The next two tracks, the album’s singles, feature Deafheaven’s characteristic combination of black metal, post-rock, and shoegaze.  The rock riffs and soloing are distinct and faster than the post-metal, post-hardcore, and doom metal riffs that the band has employed on past projects. In the middle of Honeycomb, the group unexpectedly shifts into a quick melodic punk rock passage with a jammy hard rock solo. The track ends nicely with a slow rock riff and Clarke screaming about tortured love.

Towards the end of next track, Canary Yellow, there is a weird jazzy and bluesy bit. It reminds me of jazz passages I’ve heard on albums by progressive acts Between the Buried and Me and August Burns Red. Later in the track, the band plays an upbeat guitar passage with more soloing. The song ends with the chanted lyrics, “On and on and on we choke on” and Clarke finishing the lyric with “my lover’s blood.”

Track 4, Near, is a post-rock interlude with tremolo picking, hypnotic singing, and ringing guitars. It’s a post-rock cut that is soothing to the ears.

Glint proceeds. It also features black metal and post-rock. One of my favorite moments from the album appears on this track. Towards the end, Clarke is heard screaming in time with the band’s syncopated playing. Glint ends with a satisfying combination of raw guitar soloing and groovy playing.

Following Glint is Night People. It’s an unusual deviation not only from the album but also from the group’s entire discography.
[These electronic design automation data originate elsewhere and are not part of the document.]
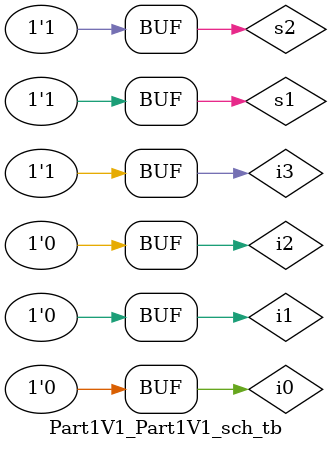
<source format=v>

`timescale 1ns / 1ps

module Part1V1_Part1V1_sch_tb();

// Inputs
   reg i0;
   reg i2;
   reg i3;
   reg i1;
   reg s1;
   reg s2;

// Output
   wire d;

// Bidirs

// Instantiate the UUT
   Part1V1 UUT (
		.i0(i0), 
		.i2(i2), 
		.i3(i3), 
		.i1(i1), 
		.s1(s1), 
		.s2(s2), 
		.d(d)
   );
// Initialize Inputs
   initial begin
	i0 = 1;
	i1 = 0;
	i2 = 0;
	i3 = 0;
	s1 = 0;
	s2 = 0;
	#100;
	$display("TC-i0");
	if(d != i0)$display("Result is wrong");
	
	i0 = 0;
	i1 = 1;
	i2 = 0;
	i3 = 0;
	s1 = 0;
	s2 = 1;
	#100;
	$display("TC-i1");
	if(d != i1)$display("Result is wrong");
	
	i0 = 0;
	i1 = 0;
	i2 = 1;
	i3 = 0;
	s1 = 1;
	s2 = 0;
	#100;
	$display("TC-i2");
	if(d != i2)$display("Result is wrong");
	
	i0 = 0;
	i1 = 0;
	i2 = 0;
	i3 = 1;
	s1 = 1;
	s2 = 1;
	#100;
	$display("TC-i3");
	if(d != i3)$display("Result is wrong");
end
	
endmodule

</source>
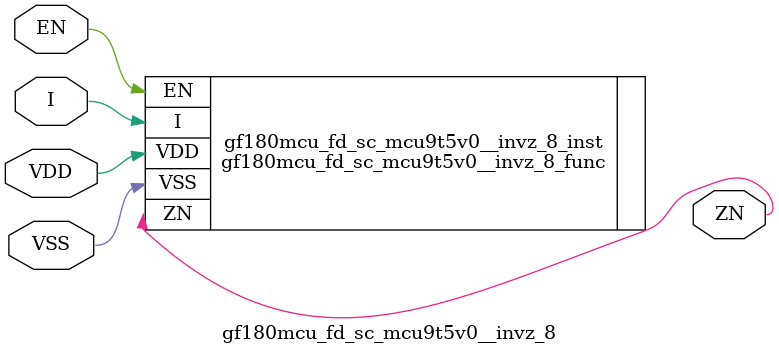
<source format=v>

module gf180mcu_fd_sc_mcu9t5v0__invz_8( EN, I, ZN, VDD, VSS );
input EN, I;
inout VDD, VSS;
output ZN;

   `ifdef FUNCTIONAL  //  functional //

	gf180mcu_fd_sc_mcu9t5v0__invz_8_func gf180mcu_fd_sc_mcu9t5v0__invz_8_behav_inst(.EN(EN),.I(I),.ZN(ZN),.VDD(VDD),.VSS(VSS));

   `else

	gf180mcu_fd_sc_mcu9t5v0__invz_8_func gf180mcu_fd_sc_mcu9t5v0__invz_8_inst(.EN(EN),.I(I),.ZN(ZN),.VDD(VDD),.VSS(VSS));

	// spec_gates_begin


	// spec_gates_end



   specify

	// specify_block_begin

	// comb arc EN --> ZN
	 (EN => ZN) = (1.0,1.0);

	// comb arc I --> ZN
	 (I => ZN) = (1.0,1.0);

	// specify_block_end

   endspecify

   `endif

endmodule

</source>
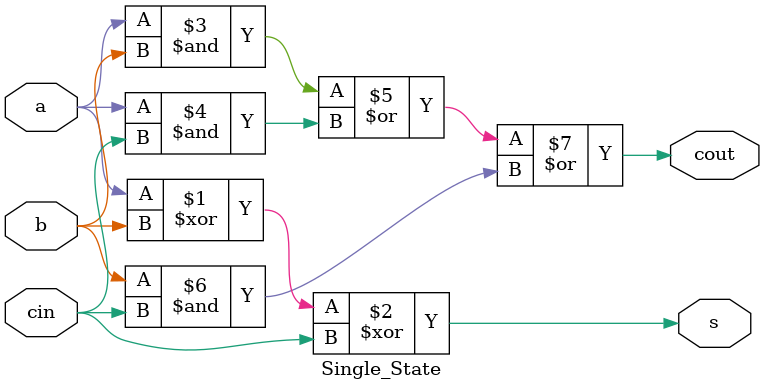
<source format=v>
    module AS(sel, A, B, S, O);
        input [3:0] A, B;
        input sel;
        output [3:0] S;
        output O;

        wire ripple0,ripple1,ripple2,ripple3;

        assign O = ripple2^ripple3;

        Single_State s0( .a( A[0] ), .b(sel^B[0]), .cin( sel ),     .s( S[0]), .cout( ripple0 ) );
        Single_State s1( .a( A[1] ), .b(sel^B[1]), .cin( ripple0 ), .s( S[1]), .cout( ripple1 ) );
        Single_State s2( .a( A[2] ), .b(sel^B[2]), .cin( ripple1 ), .s( S[2]), .cout( ripple2 ) );
        Single_State s3( .a( A[3] ), .b(sel^B[3]), .cin( ripple2 ), .s( S[3]), .cout( ripple3 ) );
        
endmodule

module Single_State(
    input a,
    input b,
    input cin,
    output  s,
    output cout );

    assign s    = a ^ b ^ cin;
    assign cout = (a & b)  |  (a & cin)  |  (b & cin);
endmodule


</source>
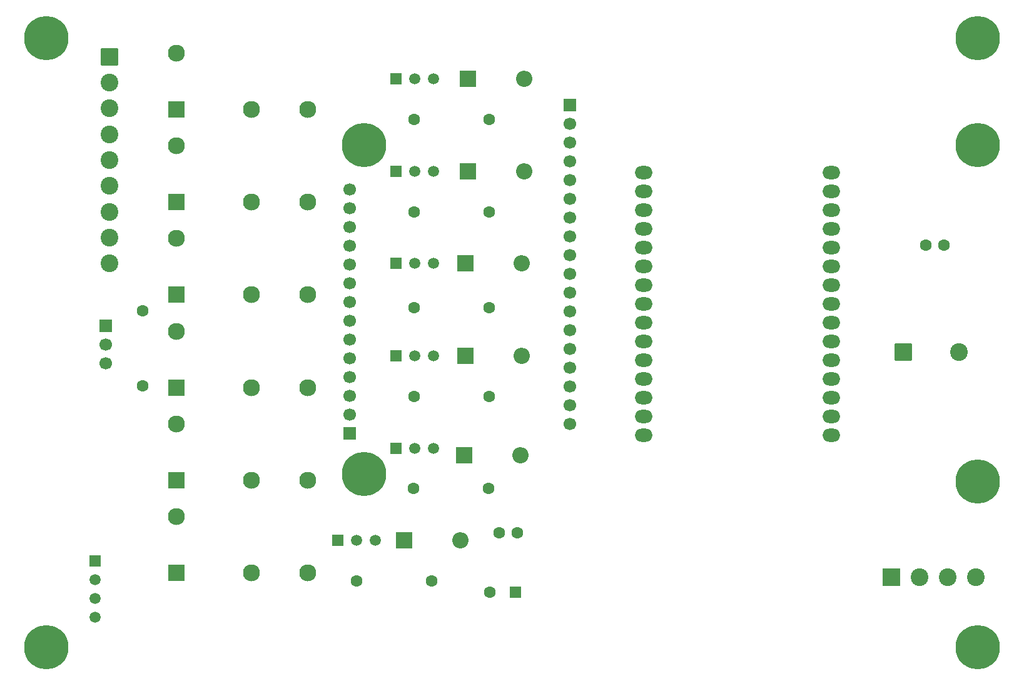
<source format=gbr>
%TF.GenerationSoftware,KiCad,Pcbnew,9.0.6-9.0.6~ubuntu22.04.1*%
%TF.CreationDate,2025-11-15T10:49:45-06:00*%
%TF.ProjectId,ESP32-Simple-Thermostat-PCB,45535033-322d-4536-996d-706c652d5468,rev?*%
%TF.SameCoordinates,Original*%
%TF.FileFunction,Soldermask,Bot*%
%TF.FilePolarity,Negative*%
%FSLAX46Y46*%
G04 Gerber Fmt 4.6, Leading zero omitted, Abs format (unit mm)*
G04 Created by KiCad (PCBNEW 9.0.6-9.0.6~ubuntu22.04.1) date 2025-11-15 10:49:45*
%MOMM*%
%LPD*%
G01*
G04 APERTURE LIST*
G04 Aperture macros list*
%AMRoundRect*
0 Rectangle with rounded corners*
0 $1 Rounding radius*
0 $2 $3 $4 $5 $6 $7 $8 $9 X,Y pos of 4 corners*
0 Add a 4 corners polygon primitive as box body*
4,1,4,$2,$3,$4,$5,$6,$7,$8,$9,$2,$3,0*
0 Add four circle primitives for the rounded corners*
1,1,$1+$1,$2,$3*
1,1,$1+$1,$4,$5*
1,1,$1+$1,$6,$7*
1,1,$1+$1,$8,$9*
0 Add four rect primitives between the rounded corners*
20,1,$1+$1,$2,$3,$4,$5,0*
20,1,$1+$1,$4,$5,$6,$7,0*
20,1,$1+$1,$6,$7,$8,$9,0*
20,1,$1+$1,$8,$9,$2,$3,0*%
G04 Aperture macros list end*
%ADD10C,6.000000*%
%ADD11R,2.300000X2.300000*%
%ADD12C,2.300000*%
%ADD13R,1.500000X1.500000*%
%ADD14C,1.500000*%
%ADD15RoundRect,0.250001X-0.949999X0.949999X-0.949999X-0.949999X0.949999X-0.949999X0.949999X0.949999X0*%
%ADD16C,2.400000*%
%ADD17R,2.200000X2.200000*%
%ADD18O,2.200000X2.200000*%
%ADD19R,1.700000X1.700000*%
%ADD20C,1.700000*%
%ADD21C,1.600000*%
%ADD22O,2.400000X1.800000*%
%ADD23RoundRect,0.250000X0.550000X0.550000X-0.550000X0.550000X-0.550000X-0.550000X0.550000X-0.550000X0*%
%ADD24R,2.400000X2.400000*%
%ADD25RoundRect,0.250001X-0.949999X-0.949999X0.949999X-0.949999X0.949999X0.949999X-0.949999X0.949999X0*%
G04 APERTURE END LIST*
D10*
%TO.C,H3*%
X151000000Y-114000000D03*
%TD*%
D11*
%TO.C,K1*%
X42600000Y-41140000D03*
D12*
X52760000Y-41140000D03*
X60380000Y-41140000D03*
X42600000Y-33520000D03*
%TD*%
D13*
%TO.C,U3*%
X31597500Y-102287500D03*
D14*
X31597500Y-104827500D03*
X31597500Y-107367500D03*
X31597500Y-109907500D03*
%TD*%
D13*
%TO.C,Q3*%
X72270000Y-62000000D03*
D14*
X74810000Y-62000000D03*
X77350000Y-62000000D03*
%TD*%
D11*
%TO.C,K6*%
X42600000Y-103890000D03*
D12*
X52760000Y-103890000D03*
X60380000Y-103890000D03*
X42600000Y-96270000D03*
%TD*%
D15*
%TO.C,J2*%
X33500000Y-34000000D03*
D16*
X33500000Y-37500000D03*
X33500000Y-41000000D03*
X33500000Y-44500000D03*
X33500000Y-48000000D03*
X33500000Y-51500000D03*
X33500000Y-55000000D03*
X33500000Y-58500000D03*
X33500000Y-62000000D03*
%TD*%
D10*
%TO.C,H7*%
X151000000Y-46000000D03*
%TD*%
D17*
%TO.C,D4*%
X81690000Y-74500000D03*
D18*
X89310000Y-74500000D03*
%TD*%
D10*
%TO.C,H8*%
X151000000Y-91500000D03*
%TD*%
D19*
%TO.C,J1*%
X95810000Y-40560000D03*
D20*
X95810000Y-43100000D03*
X95810000Y-45640000D03*
X95810000Y-48180000D03*
X95810000Y-50720000D03*
X95810000Y-53260000D03*
X95810000Y-55800000D03*
X95810000Y-58340000D03*
X95810000Y-60880000D03*
X95810000Y-63420000D03*
X95810000Y-65960000D03*
X95810000Y-68500000D03*
X95810000Y-71040000D03*
X95810000Y-73580000D03*
X95810000Y-76120000D03*
X95810000Y-78660000D03*
X95810000Y-81200000D03*
X95810000Y-83740000D03*
%TD*%
D10*
%TO.C,H2*%
X25000000Y-114000000D03*
%TD*%
D21*
%TO.C,C6*%
X146500000Y-59500000D03*
X144000000Y-59500000D03*
%TD*%
%TO.C,R7*%
X38000000Y-68420000D03*
X38000000Y-78580000D03*
%TD*%
D13*
%TO.C,Q4*%
X72270000Y-74500000D03*
D14*
X74810000Y-74500000D03*
X77350000Y-74500000D03*
%TD*%
D17*
%TO.C,D3*%
X81690000Y-62000000D03*
D18*
X89310000Y-62000000D03*
%TD*%
D17*
%TO.C,D2*%
X82000000Y-49500000D03*
D18*
X89620000Y-49500000D03*
%TD*%
D13*
%TO.C,Q5*%
X72310000Y-87000000D03*
D14*
X74850000Y-87000000D03*
X77390000Y-87000000D03*
%TD*%
D11*
%TO.C,K5*%
X42600000Y-91340000D03*
D12*
X52760000Y-91340000D03*
X60380000Y-91340000D03*
X42600000Y-83720000D03*
%TD*%
D10*
%TO.C,H5*%
X68000000Y-46000000D03*
%TD*%
D21*
%TO.C,R1*%
X74730000Y-42500000D03*
X84890000Y-42500000D03*
%TD*%
D22*
%TO.C,A1*%
X131250600Y-85245000D03*
X131250600Y-82705000D03*
X131250600Y-80165000D03*
X131250600Y-77625000D03*
X131250600Y-75085000D03*
X131250600Y-72545000D03*
X131250600Y-70005000D03*
X131250600Y-67465000D03*
X131250600Y-64925000D03*
X131250600Y-62385000D03*
X131250600Y-59845000D03*
X131250600Y-57305000D03*
X131250600Y-54765000D03*
X131250600Y-52225000D03*
X131250600Y-49685000D03*
X105850600Y-49685000D03*
X105850600Y-52225000D03*
X105850600Y-54765000D03*
X105850600Y-57305000D03*
X105850600Y-59845000D03*
X105850600Y-62385000D03*
X105850600Y-64925000D03*
X105850600Y-67465000D03*
X105850600Y-70005000D03*
X105850600Y-72545000D03*
X105850600Y-75085000D03*
X105850600Y-77625000D03*
X105850600Y-80165000D03*
X105850600Y-82705000D03*
X105850600Y-85245000D03*
%TD*%
D17*
%TO.C,D5*%
X81500000Y-88000000D03*
D18*
X89120000Y-88000000D03*
%TD*%
D11*
%TO.C,K2*%
X42600000Y-53690000D03*
D12*
X52760000Y-53690000D03*
X60380000Y-53690000D03*
X42600000Y-46070000D03*
%TD*%
D21*
%TO.C,R6*%
X66920000Y-105000000D03*
X77080000Y-105000000D03*
%TD*%
D10*
%TO.C,H1*%
X25000000Y-31500000D03*
%TD*%
D21*
%TO.C,R5*%
X74650000Y-92500000D03*
X84810000Y-92500000D03*
%TD*%
%TO.C,R3*%
X74730000Y-68000000D03*
X84890000Y-68000000D03*
%TD*%
D23*
%TO.C,C8*%
X88500000Y-106500000D03*
D21*
X85000000Y-106500000D03*
%TD*%
D24*
%TO.C,D7*%
X139380000Y-104500000D03*
D16*
X143190000Y-104500000D03*
X147000000Y-104500000D03*
X150810000Y-104500000D03*
%TD*%
D13*
%TO.C,Q1*%
X72270000Y-37000000D03*
D14*
X74810000Y-37000000D03*
X77350000Y-37000000D03*
%TD*%
D17*
%TO.C,D1*%
X82000000Y-37000000D03*
D18*
X89620000Y-37000000D03*
%TD*%
D13*
%TO.C,Q6*%
X64460000Y-99500000D03*
D14*
X67000000Y-99500000D03*
X69540000Y-99500000D03*
%TD*%
D19*
%TO.C,J3*%
X33000000Y-70420000D03*
D20*
X33000000Y-72960000D03*
X33000000Y-75500000D03*
%TD*%
D17*
%TO.C,D6*%
X73380000Y-99500000D03*
D18*
X81000000Y-99500000D03*
%TD*%
D21*
%TO.C,R2*%
X74730000Y-55000000D03*
X84890000Y-55000000D03*
%TD*%
D10*
%TO.C,H6*%
X68000000Y-90500000D03*
%TD*%
D11*
%TO.C,K4*%
X42600000Y-78790000D03*
D12*
X52760000Y-78790000D03*
X60380000Y-78790000D03*
X42600000Y-71170000D03*
%TD*%
D11*
%TO.C,K3*%
X42600000Y-66240000D03*
D12*
X52760000Y-66240000D03*
X60380000Y-66240000D03*
X42600000Y-58620000D03*
%TD*%
D21*
%TO.C,C9*%
X88750000Y-98500000D03*
X86250000Y-98500000D03*
%TD*%
D13*
%TO.C,Q2*%
X72270000Y-49500000D03*
D14*
X74810000Y-49500000D03*
X77350000Y-49500000D03*
%TD*%
D10*
%TO.C,H4*%
X151000000Y-31500000D03*
%TD*%
D21*
%TO.C,R4*%
X74730000Y-80000000D03*
X84890000Y-80000000D03*
%TD*%
D25*
%TO.C,C5*%
X140987200Y-74000000D03*
D16*
X148487200Y-74000000D03*
%TD*%
D19*
%TO.C,J4*%
X66000000Y-85040000D03*
D20*
X66000000Y-82500000D03*
X66000000Y-79960000D03*
X66000000Y-77420000D03*
X66000000Y-74880000D03*
X66000000Y-72340000D03*
X66000000Y-69800000D03*
X66000000Y-67260000D03*
X66000000Y-64720000D03*
X66000000Y-62180000D03*
X66000000Y-59640000D03*
X66000000Y-57100000D03*
X66000000Y-54560000D03*
X66000000Y-52020000D03*
%TD*%
M02*

</source>
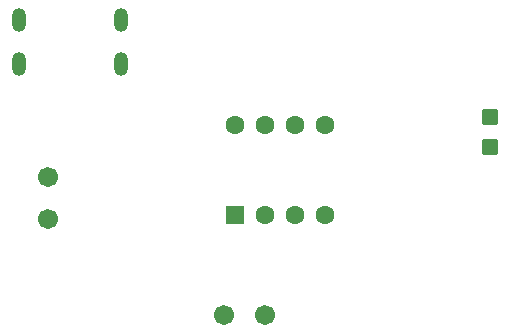
<source format=gbs>
G04 Layer: BottomSolderMaskLayer*
G04 EasyEDA Pro v2.2.43.4, 2025-11-30 18:38:01*
G04 Gerber Generator version 0.3*
G04 Scale: 100 percent, Rotated: No, Reflected: No*
G04 Dimensions in millimeters*
G04 Leading zeros omitted, absolute positions, 4 integers and 5 decimals*
G04 Generated by custom config*
%FSLAX45Y45*%
%MOMM*%
%AMRoundRect*1,1,$1,$2,$3*1,1,$1,$4,$5*1,1,$1,0-$2,0-$3*1,1,$1,0-$4,0-$5*20,1,$1,$2,$3,$4,$5,0*20,1,$1,$4,$5,0-$2,0-$3,0*20,1,$1,0-$2,0-$3,0-$4,0-$5,0*20,1,$1,0-$4,0-$5,$2,$3,0*4,1,4,$2,$3,$4,$5,0-$2,0-$3,0-$4,0-$5,$2,$3,0*%
%ADD10C,1.7016*%
%ADD11RoundRect,0.0943X-0.60944X-0.60944X-0.60944X0.60944*%
%ADD12RoundRect,0.09554X-0.75303X0.75303X0.75303X0.75303*%
%ADD13C,1.6016*%
%ADD14O,1.2016X2.0016*%
%ADD15C,0.8033*%
G75*


G04 Pad Start*
G54D10*
G01X2435596Y-3022603D03*
G01X2085584Y-3022603D03*
G54D11*
G01X4343400Y-1600200D03*
G01X4343400Y-1346200D03*
G54D12*
G01X2184400Y-2171700D03*
G54D13*
G01X2438400Y-2171700D03*
G01X2692400Y-2171700D03*
G01X2946400Y-2171700D03*
G01X2184400Y-1409700D03*
G01X2438400Y-1409700D03*
G01X2692400Y-1409700D03*
G01X2946400Y-1409700D03*
G54D14*
G01X355410Y-521398D03*
G01X1219391Y-521398D03*
G01X355410Y-901408D03*
G01X1219391Y-901408D03*
G54D10*
G01X596903Y-1857004D03*
G01X596903Y-2207016D03*
G04 Pad End*

M02*


</source>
The track features Chelsea Wolfe and Clarke singing alongside Ben Chisholm’s pianos and ambient keyboard synth sounds with the band’s epic guitars and drumming. The track blends ambient music, operatic and ethereal vocals, and 80s stadium rock. It’s a solid track.

Worthless Animal is the final song. It starts with groovy drumming and ringing jazzy guitars. Anthemic and spacey guitars appear throughout the intro and they add a nice touch. The track features a prominent bass guitar passage, intermittent jazz-like guitars, echoey guitar effects, and Clarke’s black metal screaming. A warm riff appears in the foreground on the latter half of this track and alternates with heavy melodic riffs. The album ends with the warm and echoey riff fading out of the mix.

On OCHL, Guitarists Kerry McCoy and Shiv Mehra explore more elements of hard rock and indie rock, with McCoy straight up soloing on a few of the tracks. I liked the groovier passages and the way the band sounds like they’re just jamming. Deafheaven’s new bassist, Chris Johnson, cannot go unmentioned. His playing is solid throughout and great through the groovy hard rock passages and the fast black metal passages. Daniel Tracy’s drum playing is tighter than ever. During our listening session, another staff writer kept commenting about Tracy’s fast fills and aggressive playing. George Clarke’s screams are also as passionate and visceral as ever. It was refreshing to hear him singing on Night People and I really hope to hear more clean vocals on future projects.

I’m eager to see whether or not the band will move in a more prog rock direction, a hard rock direction, both, stick to the combination of genres that distinguished the group initially, continue in the course of this album, or do something completely different.